Abstract Funding Acknowledgements Type of funding sources: Private company. Main funding source(s): Medtronic Background Previous analysis of WRAP-IT (World-wide Randomized Antibiotic Envelope Infection Prevention trial) data identified both patient and procedural characteristics as risk factors for cardiac implantable electronic device (CIED) infection. In the current analysis, we sought to similarly use prospectively collected WRAP-IT data to assess risk factors of all-cause mortality. Understanding if mortality risk can be modified and identifying baseline characteristics associated with high risk can help guide physician decision making.

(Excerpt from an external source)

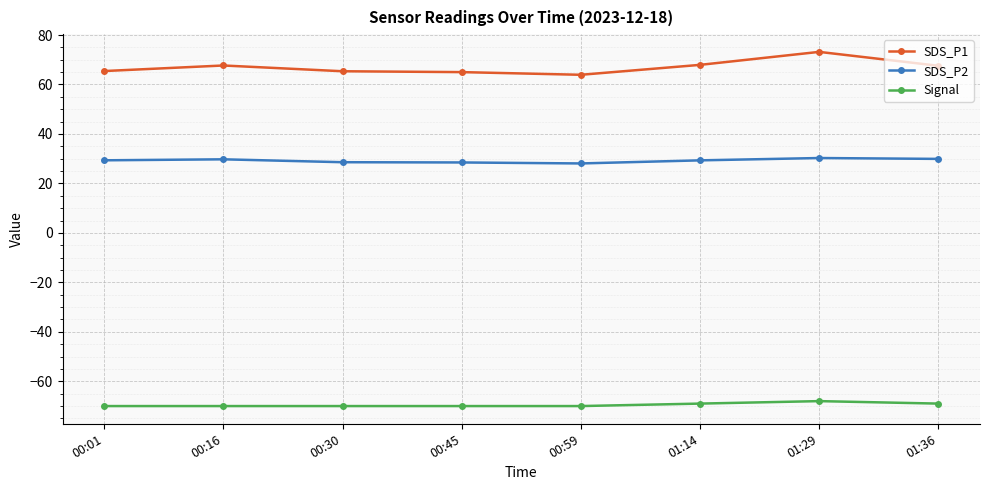

Rank the series by their maximum value, from highest to lowest.

SDS_P1, SDS_P2, Signal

Purpose To identify modifiable and non-modifiable risk factors for 1-year all-cause mortality after a secondary (replacement, revision, or upgrade) CIED procedure. Methods This analysis included 5,461 secondary procedure patients from the WRAP-IT study. Included as candidate factors were patient and procedural characteristics. Patients with more than one year follow-up were censored at one year. A multivariate Cox Proportional Hazards model was reached by stepwise selection to minimize Akaike Information Criterion. Results The overall one-year mortality rate was 5.2% after secondary procedures. Of the 26 patient and 18 procedural characteristics analyzed, the following variables best predicted risk of a 1-year all-cause mortality: age, NYHA class, renal dysfunction, anticoagulant use, ischemic cardiomyopathy, diabetes, BMI, procedure time, myocardial infarction, valve surgery, and hypertrophic cardiomyopathy (Table). Conclusion In WRAP-IT patients undergoing secondary procedures, the only procedure characteristics that had any association with all-cause 1-year mortality risk was procedure time suggesting that most of the risk factors of mortality are non-modifiable. Baseline patient characteristics and co-morbidities were the principal risk factors of all-cause 1-year mortality. Specifically, increasing age, NYHA class, and a history of renal dysfunction were strongly associated with mortality.